Ping An Insurance advanced 3.7% to HK$64.20, the top blue-chip winner, after Great Wisdom reported that UBS AG, JPMorgan Chase & Co., Blackstone Group and others spent more than HK$2 billion buying about 36 million Ping An H-shares in the first two weeks of this month.
Shares of Great Wall Motor jumped 7.4% to HK$32.50 as China International Capital Corp (CICC) recommended the shares after the auto-maker posted preliminary results. CICC raised its rating on the stock to buy from hold, while Barclays Plc said the company's operating profit margins held up better than expected in the first half.
Huadian Power slid 6.8% to HK$5.09 after saying it will raise HK$1.38 billion ($178 million) by placing 286.2 million new H-shares at HK$4.92 each. That's a 9.9% discount to yesterday's close.
Sensex closes at new high
Indian stock market closed at fresh highs as stocks of steel, metal and mining companies rose after Chinese manufacturing gauge topped estimates. The Sensex rose 0.48%, or 124.52 points, to close at an all-time high of 26,271.85 points, while CNX Nifty added 0.45%, or 34.85 points, to end at a fresh high of 7,830.60 points.
Shares of insurance companies gained after reports that the Union Cabinet has approved hike in the ceiling on foreign direct investment (FDI) in insurance sector to 49% from 26%. Reliance Capital gained 4%, Max India advanced 0.9% and Bajaj Finance added 2.7%.

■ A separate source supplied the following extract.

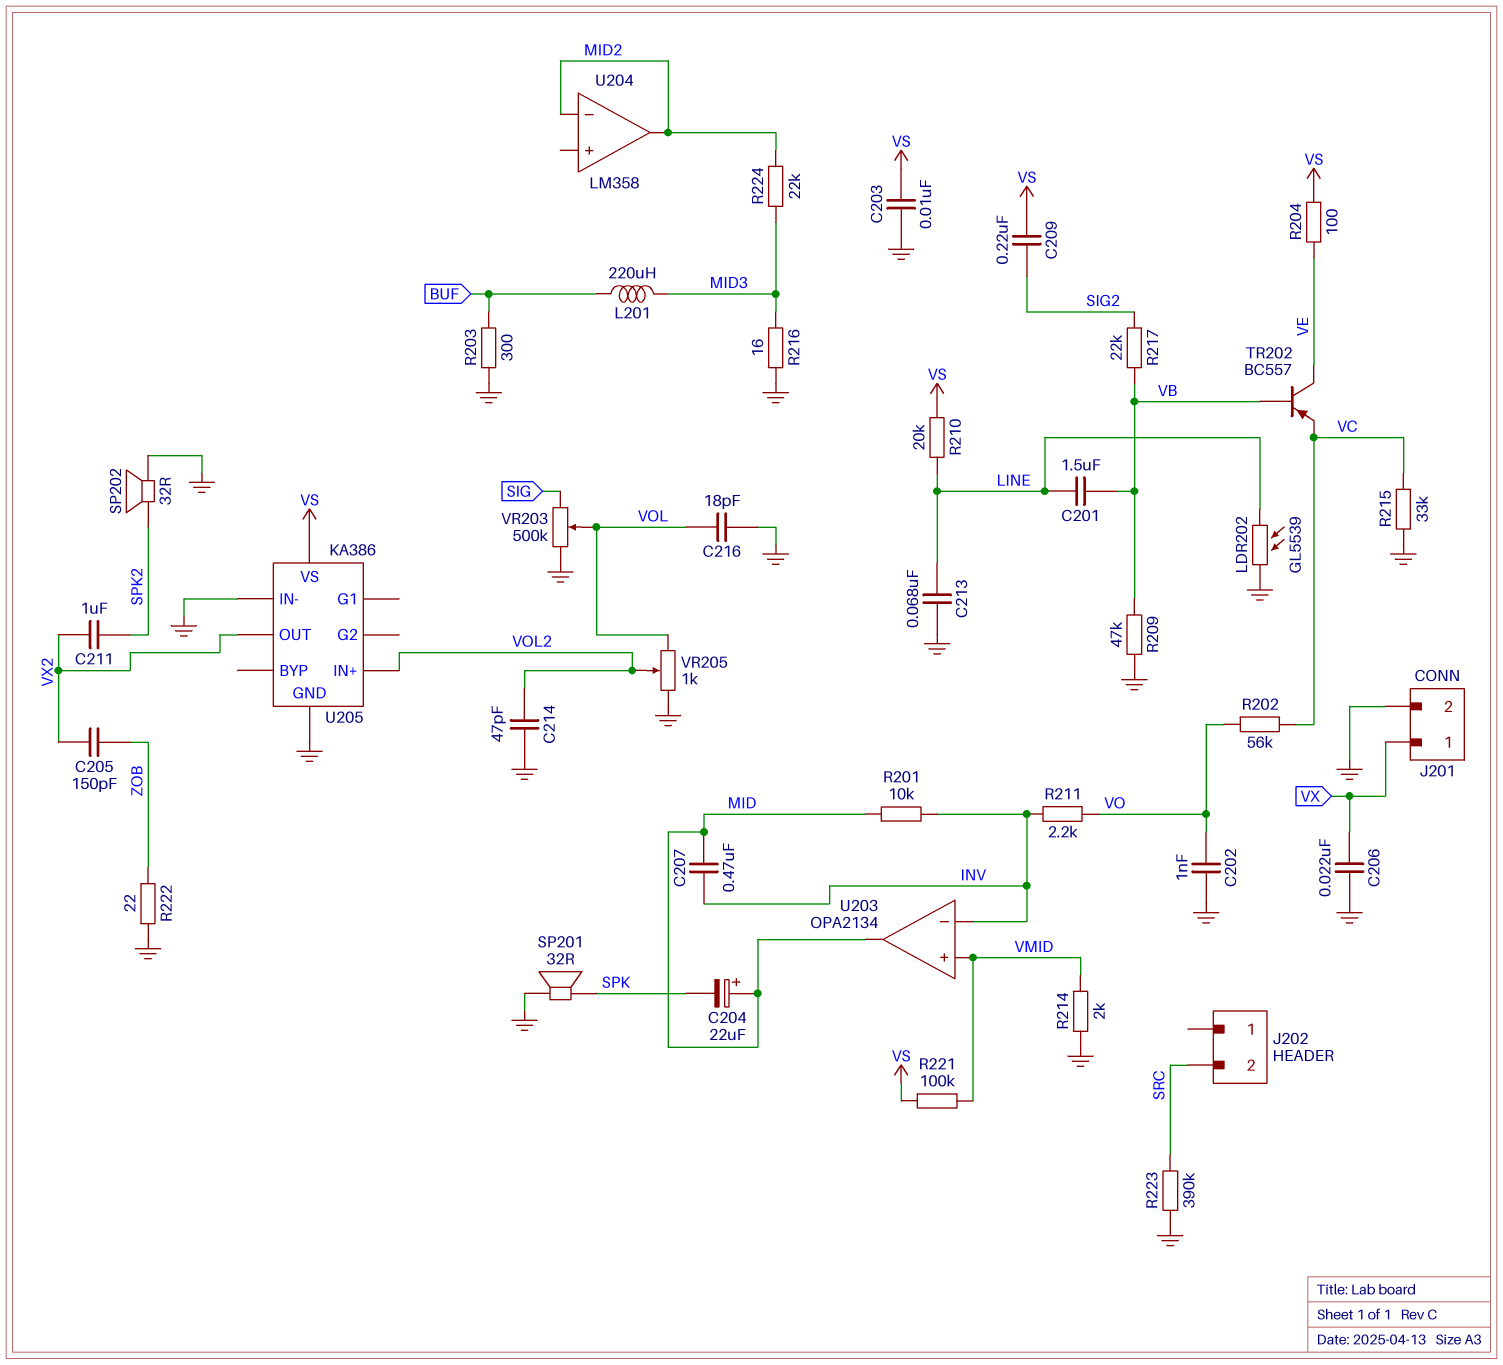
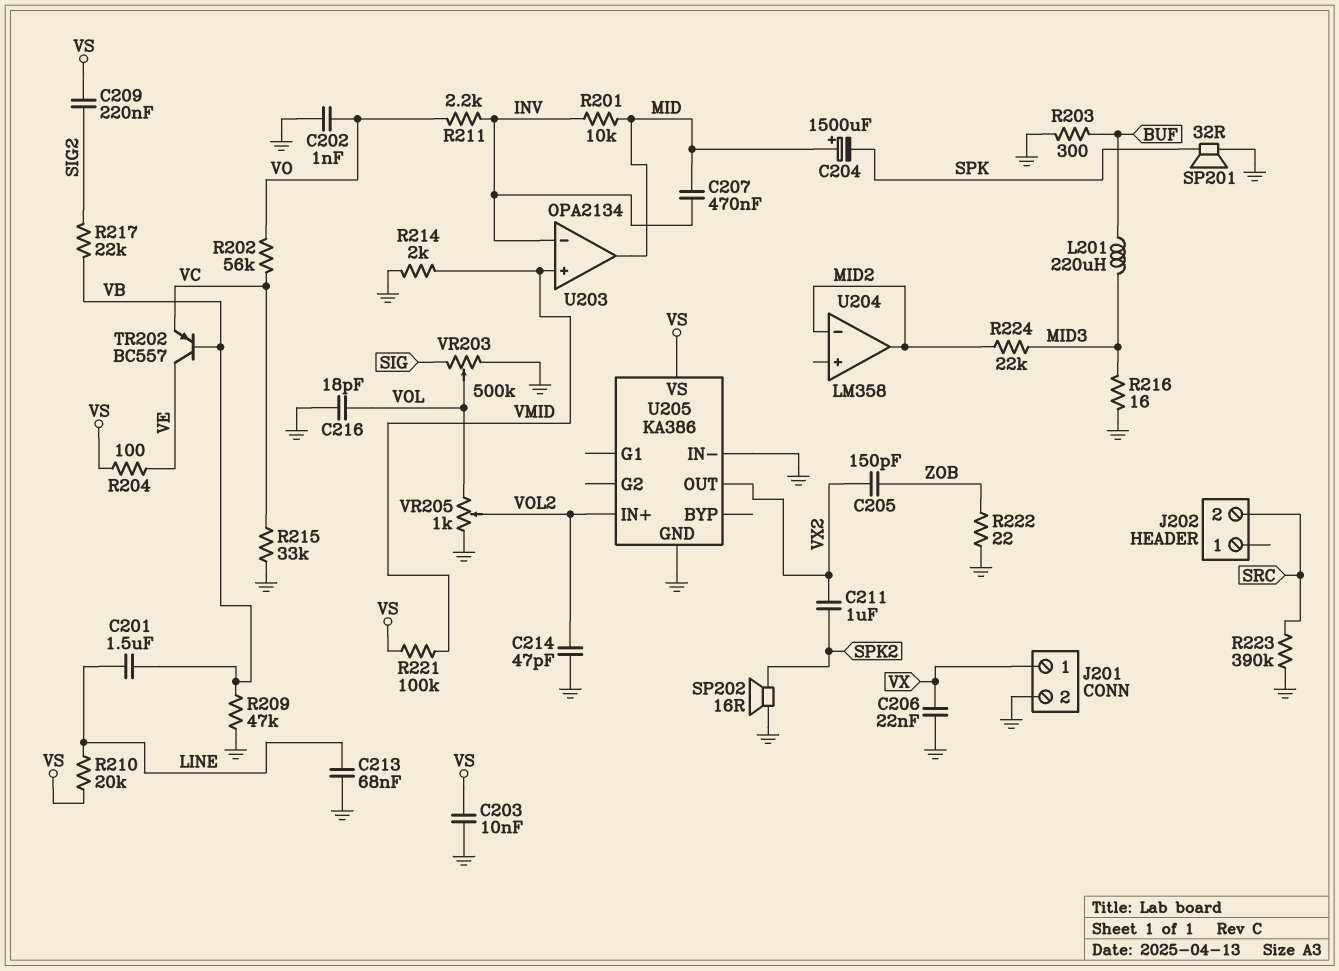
C204: 22uF (plus MID, minus SPK) -> 1500uF (plus MID, minus SPK)
LDR202: GL5539 (GND, LINE) -> none
SP202: speaker 32R (GND, SPK2) -> speaker 16R (GND, SPK2)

Jaiprakash Power Ventures lost 7% after the company has informed that Taqa India Power Ventures will withdraw from the acquisition of Karcham and Baspa hydropower project. The company also said Taqa will be liable to pay breakup fee as per the acquisition terms. Jaiprakash Associates fell 6.1%.
Shares of Cairn India tumbled after a loan given to its parent raised investor concerns about the use of the company's cash reserves. The stock slumped 6.67%. As per reports, Cairn India's management disclosed at a post-result conference call yesterday, 23 July 2014, that the company has lent $1.25 billion to parent Vedanta for a two-year period as a part of the company's treasury operations. Cairn India had already disbursed $800 million to Vedanta in Q1 June 2014 and the balance amount will be disbursed in the coming quarters. Cairn India reported 65.05% fall in consolidated net profit to Rs 1092.90 crore on 10.33% rise in total income from operations (net) to Rs 4482.85 crore in Q1 June 2014 over Q1 June 2013. The result was announced after market hours on Wednesday, 23 July 2014.
Elsewhere in the Asia Pacific region-- Taiwan's Taiex index rose 0.3% to 9527.54. New Zealand's NZX50 added 0.55% to 5174.71. Malaysia's KLSE Composite was up 0.28% to 1877.05. Singapore's Straits Times index added 0.39% to 3353.89. Indonesia's Jakarta Composite Index added 0.11% to 5098.64.
Bucking the trend, South Korea's KOSPI index fell 0.08% to 2026.62 after finance ministry cut its 2014 growth estimate to 3.7 percent from 3.9 percent. The South Korean government unveiled 11.7 trillion won ($11.4 billion) of measures to shore up economy after growth slumped to the weakest pace in more than a year in the second quarter.